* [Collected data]
------------------------------------------------

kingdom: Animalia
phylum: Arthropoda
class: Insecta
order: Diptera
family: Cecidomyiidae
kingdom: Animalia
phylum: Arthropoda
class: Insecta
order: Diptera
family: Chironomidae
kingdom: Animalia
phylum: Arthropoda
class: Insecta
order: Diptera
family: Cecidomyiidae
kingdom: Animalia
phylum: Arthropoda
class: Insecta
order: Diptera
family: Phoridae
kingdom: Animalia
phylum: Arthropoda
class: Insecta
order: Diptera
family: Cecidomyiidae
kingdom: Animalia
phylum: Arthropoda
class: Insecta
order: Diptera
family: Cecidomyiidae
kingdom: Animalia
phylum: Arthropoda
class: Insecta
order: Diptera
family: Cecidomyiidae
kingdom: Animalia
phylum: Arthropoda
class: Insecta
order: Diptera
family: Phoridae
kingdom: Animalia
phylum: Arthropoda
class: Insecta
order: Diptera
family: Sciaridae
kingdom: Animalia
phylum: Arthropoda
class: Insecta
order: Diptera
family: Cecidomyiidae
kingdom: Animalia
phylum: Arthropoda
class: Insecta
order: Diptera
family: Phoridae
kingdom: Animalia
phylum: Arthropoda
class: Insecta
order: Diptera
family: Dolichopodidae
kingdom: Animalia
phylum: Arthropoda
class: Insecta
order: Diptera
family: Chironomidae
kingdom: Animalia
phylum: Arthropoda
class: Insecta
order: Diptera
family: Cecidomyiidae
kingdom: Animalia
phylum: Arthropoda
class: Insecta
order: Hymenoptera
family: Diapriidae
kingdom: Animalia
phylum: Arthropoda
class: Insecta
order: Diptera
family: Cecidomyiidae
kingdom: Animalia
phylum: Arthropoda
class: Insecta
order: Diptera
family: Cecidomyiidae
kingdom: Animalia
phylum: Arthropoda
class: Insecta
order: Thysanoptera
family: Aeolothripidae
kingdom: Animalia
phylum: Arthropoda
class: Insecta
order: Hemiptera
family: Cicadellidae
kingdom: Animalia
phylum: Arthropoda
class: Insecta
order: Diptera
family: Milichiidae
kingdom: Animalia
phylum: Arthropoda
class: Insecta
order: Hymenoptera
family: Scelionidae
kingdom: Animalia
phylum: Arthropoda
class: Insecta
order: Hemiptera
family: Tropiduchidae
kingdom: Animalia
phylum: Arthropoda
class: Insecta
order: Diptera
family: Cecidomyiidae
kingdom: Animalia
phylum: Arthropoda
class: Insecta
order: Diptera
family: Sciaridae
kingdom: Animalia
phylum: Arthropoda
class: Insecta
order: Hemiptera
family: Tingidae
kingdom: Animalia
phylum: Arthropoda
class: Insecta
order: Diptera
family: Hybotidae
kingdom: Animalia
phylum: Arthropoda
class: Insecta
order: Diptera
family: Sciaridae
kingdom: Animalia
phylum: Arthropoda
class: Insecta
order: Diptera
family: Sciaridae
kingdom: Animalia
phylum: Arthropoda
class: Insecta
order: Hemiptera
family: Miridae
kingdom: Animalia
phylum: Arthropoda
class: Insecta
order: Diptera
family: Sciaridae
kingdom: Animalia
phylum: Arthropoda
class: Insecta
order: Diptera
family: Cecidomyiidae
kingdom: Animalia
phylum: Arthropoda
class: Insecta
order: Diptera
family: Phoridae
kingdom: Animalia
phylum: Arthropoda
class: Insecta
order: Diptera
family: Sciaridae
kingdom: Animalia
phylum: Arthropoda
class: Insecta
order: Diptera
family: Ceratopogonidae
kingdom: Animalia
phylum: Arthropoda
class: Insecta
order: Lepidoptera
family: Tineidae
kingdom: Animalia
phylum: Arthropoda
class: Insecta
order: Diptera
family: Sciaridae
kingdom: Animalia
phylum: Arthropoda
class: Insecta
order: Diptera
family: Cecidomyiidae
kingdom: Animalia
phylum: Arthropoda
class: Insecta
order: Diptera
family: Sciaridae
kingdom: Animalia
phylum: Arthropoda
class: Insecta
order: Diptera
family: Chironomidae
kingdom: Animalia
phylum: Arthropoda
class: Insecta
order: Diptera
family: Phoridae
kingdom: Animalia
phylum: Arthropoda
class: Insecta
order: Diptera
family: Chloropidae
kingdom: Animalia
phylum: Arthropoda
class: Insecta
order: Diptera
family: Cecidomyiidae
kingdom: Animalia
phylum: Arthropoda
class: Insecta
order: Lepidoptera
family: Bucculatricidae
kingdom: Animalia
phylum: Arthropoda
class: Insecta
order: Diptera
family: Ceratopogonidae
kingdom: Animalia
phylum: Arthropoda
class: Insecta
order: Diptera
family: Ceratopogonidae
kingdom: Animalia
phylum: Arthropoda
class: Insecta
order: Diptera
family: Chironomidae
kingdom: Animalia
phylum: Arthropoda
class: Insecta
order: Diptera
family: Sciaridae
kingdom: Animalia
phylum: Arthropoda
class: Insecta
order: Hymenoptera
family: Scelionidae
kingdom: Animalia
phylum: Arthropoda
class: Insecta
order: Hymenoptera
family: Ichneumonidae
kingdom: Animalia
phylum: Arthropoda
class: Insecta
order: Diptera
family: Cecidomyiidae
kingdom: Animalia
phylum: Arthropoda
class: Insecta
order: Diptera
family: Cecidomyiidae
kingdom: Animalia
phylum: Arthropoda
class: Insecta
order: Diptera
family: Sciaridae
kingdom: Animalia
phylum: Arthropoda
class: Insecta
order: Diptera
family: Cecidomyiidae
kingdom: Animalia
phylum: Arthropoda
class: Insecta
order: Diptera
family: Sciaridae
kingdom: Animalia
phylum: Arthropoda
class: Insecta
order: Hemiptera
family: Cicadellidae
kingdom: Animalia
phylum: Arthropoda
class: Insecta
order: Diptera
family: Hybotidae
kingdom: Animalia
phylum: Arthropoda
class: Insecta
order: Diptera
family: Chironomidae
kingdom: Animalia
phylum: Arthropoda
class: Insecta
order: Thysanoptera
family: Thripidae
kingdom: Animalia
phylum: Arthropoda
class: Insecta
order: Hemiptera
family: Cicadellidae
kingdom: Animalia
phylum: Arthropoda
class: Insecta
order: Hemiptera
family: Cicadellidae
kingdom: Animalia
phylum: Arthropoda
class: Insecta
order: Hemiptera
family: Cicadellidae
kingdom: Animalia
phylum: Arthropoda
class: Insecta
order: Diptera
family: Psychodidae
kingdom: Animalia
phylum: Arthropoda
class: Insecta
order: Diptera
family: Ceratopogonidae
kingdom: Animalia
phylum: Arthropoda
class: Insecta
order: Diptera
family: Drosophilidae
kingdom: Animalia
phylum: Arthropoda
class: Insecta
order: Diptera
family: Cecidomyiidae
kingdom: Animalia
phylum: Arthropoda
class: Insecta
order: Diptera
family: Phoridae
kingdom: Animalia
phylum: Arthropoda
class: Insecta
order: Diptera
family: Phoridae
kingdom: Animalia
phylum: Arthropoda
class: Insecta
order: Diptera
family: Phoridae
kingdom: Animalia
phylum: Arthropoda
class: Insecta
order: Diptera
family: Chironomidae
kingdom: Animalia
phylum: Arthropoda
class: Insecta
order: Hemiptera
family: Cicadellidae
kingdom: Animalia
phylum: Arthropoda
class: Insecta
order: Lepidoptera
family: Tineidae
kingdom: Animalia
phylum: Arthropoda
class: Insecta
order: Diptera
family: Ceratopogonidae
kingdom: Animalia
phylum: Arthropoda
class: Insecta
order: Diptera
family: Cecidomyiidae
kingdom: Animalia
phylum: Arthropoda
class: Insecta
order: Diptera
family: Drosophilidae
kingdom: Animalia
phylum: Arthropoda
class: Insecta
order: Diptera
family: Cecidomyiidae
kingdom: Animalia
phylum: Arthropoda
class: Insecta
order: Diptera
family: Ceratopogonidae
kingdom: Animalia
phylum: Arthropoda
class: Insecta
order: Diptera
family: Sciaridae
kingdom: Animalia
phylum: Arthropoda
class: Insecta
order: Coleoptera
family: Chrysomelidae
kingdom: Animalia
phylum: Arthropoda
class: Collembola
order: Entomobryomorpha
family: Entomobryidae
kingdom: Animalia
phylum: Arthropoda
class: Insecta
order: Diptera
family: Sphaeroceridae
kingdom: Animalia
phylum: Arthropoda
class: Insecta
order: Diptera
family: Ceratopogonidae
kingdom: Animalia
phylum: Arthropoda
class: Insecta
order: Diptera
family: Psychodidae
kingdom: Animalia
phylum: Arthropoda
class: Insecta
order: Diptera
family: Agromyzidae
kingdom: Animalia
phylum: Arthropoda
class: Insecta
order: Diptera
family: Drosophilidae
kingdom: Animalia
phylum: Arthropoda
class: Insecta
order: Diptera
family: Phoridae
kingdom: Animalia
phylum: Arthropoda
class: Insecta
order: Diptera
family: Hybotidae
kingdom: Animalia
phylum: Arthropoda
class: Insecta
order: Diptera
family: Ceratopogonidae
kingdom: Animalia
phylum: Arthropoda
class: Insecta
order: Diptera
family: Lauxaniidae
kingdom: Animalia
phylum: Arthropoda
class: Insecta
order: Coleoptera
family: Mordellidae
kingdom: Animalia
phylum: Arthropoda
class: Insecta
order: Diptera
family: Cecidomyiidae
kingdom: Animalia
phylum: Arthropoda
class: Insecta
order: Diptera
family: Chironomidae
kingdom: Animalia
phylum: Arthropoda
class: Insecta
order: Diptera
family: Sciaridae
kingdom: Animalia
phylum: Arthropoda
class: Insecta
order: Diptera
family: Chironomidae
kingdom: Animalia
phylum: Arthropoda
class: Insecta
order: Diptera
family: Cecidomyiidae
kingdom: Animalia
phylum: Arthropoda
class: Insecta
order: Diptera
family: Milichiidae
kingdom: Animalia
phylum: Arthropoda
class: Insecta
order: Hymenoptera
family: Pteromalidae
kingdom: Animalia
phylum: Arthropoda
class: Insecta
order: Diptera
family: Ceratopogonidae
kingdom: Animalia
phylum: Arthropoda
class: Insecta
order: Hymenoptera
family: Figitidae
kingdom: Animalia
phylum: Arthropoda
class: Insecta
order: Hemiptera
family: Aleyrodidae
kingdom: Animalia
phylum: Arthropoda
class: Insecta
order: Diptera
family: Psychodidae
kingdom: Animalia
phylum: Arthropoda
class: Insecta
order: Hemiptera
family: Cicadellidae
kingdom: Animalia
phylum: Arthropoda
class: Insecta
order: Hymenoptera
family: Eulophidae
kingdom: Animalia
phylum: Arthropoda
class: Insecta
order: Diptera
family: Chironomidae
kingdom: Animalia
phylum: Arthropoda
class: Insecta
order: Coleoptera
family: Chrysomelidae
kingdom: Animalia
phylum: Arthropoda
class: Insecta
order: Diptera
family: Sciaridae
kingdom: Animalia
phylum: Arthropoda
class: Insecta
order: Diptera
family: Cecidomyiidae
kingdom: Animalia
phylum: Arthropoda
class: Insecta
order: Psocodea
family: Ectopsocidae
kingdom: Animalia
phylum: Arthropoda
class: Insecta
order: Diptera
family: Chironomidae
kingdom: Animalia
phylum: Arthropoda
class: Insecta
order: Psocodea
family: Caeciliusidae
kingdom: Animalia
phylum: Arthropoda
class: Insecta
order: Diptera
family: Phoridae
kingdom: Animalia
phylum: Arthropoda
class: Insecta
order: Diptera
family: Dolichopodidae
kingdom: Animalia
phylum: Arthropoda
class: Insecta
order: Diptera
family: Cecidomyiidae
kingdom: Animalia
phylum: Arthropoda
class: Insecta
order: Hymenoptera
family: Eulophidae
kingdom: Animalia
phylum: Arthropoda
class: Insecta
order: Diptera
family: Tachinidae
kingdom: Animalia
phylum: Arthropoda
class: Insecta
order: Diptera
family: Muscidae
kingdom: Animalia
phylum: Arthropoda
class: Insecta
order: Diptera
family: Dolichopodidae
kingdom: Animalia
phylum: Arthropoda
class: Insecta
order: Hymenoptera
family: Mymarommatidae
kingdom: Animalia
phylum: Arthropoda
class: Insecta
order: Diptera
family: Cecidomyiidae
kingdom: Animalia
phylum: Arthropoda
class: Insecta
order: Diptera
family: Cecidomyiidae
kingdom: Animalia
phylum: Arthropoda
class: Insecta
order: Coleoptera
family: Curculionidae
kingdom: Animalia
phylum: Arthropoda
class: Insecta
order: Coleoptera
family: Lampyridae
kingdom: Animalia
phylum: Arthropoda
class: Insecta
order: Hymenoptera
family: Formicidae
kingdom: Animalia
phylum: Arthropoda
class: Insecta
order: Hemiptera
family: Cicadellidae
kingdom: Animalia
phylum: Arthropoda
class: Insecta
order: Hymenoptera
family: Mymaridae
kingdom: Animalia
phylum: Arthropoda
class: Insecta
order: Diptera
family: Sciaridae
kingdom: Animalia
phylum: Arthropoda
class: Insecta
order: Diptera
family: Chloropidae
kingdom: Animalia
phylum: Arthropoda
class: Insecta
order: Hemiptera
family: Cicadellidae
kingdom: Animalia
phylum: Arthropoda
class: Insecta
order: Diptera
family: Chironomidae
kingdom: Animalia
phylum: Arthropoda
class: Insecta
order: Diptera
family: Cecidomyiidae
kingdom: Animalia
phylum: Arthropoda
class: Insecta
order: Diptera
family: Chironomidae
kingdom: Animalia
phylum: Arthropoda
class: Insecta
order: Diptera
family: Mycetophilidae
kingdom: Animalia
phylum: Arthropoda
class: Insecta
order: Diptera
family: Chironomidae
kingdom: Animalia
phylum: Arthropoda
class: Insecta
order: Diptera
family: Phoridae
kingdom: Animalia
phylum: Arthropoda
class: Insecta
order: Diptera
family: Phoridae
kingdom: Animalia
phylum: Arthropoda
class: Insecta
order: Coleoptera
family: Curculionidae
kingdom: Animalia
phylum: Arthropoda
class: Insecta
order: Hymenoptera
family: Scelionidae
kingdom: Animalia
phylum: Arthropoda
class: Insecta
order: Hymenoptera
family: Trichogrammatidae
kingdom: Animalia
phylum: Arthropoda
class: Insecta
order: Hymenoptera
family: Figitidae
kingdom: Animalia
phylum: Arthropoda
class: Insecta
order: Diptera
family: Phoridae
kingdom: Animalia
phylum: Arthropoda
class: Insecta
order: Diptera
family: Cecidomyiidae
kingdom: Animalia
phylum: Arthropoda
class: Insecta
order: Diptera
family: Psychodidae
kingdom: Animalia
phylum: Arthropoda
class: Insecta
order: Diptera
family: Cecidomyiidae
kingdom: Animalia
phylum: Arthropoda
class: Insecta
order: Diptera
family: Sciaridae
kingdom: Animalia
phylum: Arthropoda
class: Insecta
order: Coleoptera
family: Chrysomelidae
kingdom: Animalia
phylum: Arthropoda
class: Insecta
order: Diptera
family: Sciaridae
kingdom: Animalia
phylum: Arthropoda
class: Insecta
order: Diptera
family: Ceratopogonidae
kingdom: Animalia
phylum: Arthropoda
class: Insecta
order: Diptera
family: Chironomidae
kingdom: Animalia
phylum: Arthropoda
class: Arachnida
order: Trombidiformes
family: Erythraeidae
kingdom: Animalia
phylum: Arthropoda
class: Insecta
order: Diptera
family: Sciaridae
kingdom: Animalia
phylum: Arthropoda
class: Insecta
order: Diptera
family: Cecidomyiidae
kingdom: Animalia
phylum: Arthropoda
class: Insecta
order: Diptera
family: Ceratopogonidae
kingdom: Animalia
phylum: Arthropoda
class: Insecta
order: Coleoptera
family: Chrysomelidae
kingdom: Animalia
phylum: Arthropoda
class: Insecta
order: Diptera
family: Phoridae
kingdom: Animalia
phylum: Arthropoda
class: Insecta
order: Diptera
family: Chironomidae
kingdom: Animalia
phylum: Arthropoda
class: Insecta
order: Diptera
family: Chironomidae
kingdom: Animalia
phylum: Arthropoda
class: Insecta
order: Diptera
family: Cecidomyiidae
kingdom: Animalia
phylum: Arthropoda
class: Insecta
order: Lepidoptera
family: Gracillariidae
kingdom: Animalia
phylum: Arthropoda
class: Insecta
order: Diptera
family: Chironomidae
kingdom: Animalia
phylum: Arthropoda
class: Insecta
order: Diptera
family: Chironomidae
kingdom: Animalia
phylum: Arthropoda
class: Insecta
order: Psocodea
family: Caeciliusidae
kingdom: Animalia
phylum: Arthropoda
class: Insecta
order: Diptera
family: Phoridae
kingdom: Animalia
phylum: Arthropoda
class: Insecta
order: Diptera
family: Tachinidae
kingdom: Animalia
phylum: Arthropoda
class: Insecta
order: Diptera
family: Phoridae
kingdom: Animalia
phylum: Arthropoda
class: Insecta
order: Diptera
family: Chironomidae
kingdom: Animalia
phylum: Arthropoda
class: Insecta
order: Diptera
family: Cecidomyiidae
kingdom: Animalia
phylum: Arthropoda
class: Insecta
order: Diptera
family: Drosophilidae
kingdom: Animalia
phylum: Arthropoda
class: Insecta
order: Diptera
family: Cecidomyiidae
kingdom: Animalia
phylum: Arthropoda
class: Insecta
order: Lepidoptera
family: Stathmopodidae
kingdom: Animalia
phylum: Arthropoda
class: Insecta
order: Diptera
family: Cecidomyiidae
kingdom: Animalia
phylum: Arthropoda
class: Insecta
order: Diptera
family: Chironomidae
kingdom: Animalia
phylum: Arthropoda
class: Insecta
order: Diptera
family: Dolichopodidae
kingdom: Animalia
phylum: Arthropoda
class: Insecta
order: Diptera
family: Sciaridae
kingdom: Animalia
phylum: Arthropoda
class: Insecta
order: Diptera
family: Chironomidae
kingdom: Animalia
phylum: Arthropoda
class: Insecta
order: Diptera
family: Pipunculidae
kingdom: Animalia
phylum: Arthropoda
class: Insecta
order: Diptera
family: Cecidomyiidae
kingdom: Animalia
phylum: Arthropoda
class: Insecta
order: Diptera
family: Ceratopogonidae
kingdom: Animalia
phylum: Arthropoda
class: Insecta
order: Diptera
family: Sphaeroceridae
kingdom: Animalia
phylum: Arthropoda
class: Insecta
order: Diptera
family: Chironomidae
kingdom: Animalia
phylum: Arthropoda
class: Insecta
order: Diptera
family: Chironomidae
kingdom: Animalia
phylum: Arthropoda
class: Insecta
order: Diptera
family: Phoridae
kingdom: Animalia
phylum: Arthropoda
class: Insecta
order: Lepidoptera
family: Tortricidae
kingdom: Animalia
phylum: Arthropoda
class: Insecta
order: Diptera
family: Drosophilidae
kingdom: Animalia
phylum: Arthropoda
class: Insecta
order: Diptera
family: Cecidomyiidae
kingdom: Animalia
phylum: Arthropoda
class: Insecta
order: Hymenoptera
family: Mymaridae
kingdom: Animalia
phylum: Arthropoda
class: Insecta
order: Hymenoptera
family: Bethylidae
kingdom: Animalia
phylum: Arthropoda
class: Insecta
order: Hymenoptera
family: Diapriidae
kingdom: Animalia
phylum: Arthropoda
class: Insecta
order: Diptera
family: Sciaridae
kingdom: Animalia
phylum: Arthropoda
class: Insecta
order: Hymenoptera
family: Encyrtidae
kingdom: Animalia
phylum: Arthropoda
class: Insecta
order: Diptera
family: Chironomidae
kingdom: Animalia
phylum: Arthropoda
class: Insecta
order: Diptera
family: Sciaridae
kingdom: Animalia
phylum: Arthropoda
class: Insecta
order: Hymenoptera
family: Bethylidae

------------------------------------------------

* [Requirement] Copy everything from the line "family: Pipunculidae" down to the end of the listing, substituting "division" for each "phylum" and leaving everything else unchanged.

* [Full solution]
family: Pipunculidae
kingdom: Animalia
division: Arthropoda
class: Insecta
order: Diptera
family: Cecidomyiidae
kingdom: Animalia
division: Arthropoda
class: Insecta
order: Diptera
family: Ceratopogonidae
kingdom: Animalia
division: Arthropoda
class: Insecta
order: Diptera
family: Sphaeroceridae
kingdom: Animalia
division: Arthropoda
class: Insecta
order: Diptera
family: Chironomidae
kingdom: Animalia
division: Arthropoda
class: Insecta
order: Diptera
family: Chironomidae
kingdom: Animalia
division: Arthropoda
class: Insecta
order: Diptera
family: Phoridae
kingdom: Animalia
division: Arthropoda
class: Insecta
order: Lepidoptera
family: Tortricidae
kingdom: Animalia
division: Arthropoda
class: Insecta
order: Diptera
family: Drosophilidae
kingdom: Animalia
division: Arthropoda
class: Insecta
order: Diptera
family: Cecidomyiidae
kingdom: Animalia
division: Arthropoda
class: Insecta
order: Hymenoptera
family: Mymaridae
kingdom: Animalia
division: Arthropoda
class: Insecta
order: Hymenoptera
family: Bethylidae
kingdom: Animalia
division: Arthropoda
class: Insecta
order: Hymenoptera
family: Diapriidae
kingdom: Animalia
division: Arthropoda
class: Insecta
order: Diptera
family: Sciaridae
kingdom: Animalia
division: Arthropoda
class: Insecta
order: Hymenoptera
family: Encyrtidae
kingdom: Animalia
division: Arthropoda
class: Insecta
order: Diptera
family: Chironomidae
kingdom: Animalia
division: Arthropoda
class: Insecta
order: Diptera
family: Sciaridae
kingdom: Animalia
division: Arthropoda
class: Insecta
order: Hymenoptera
family: Bethylidae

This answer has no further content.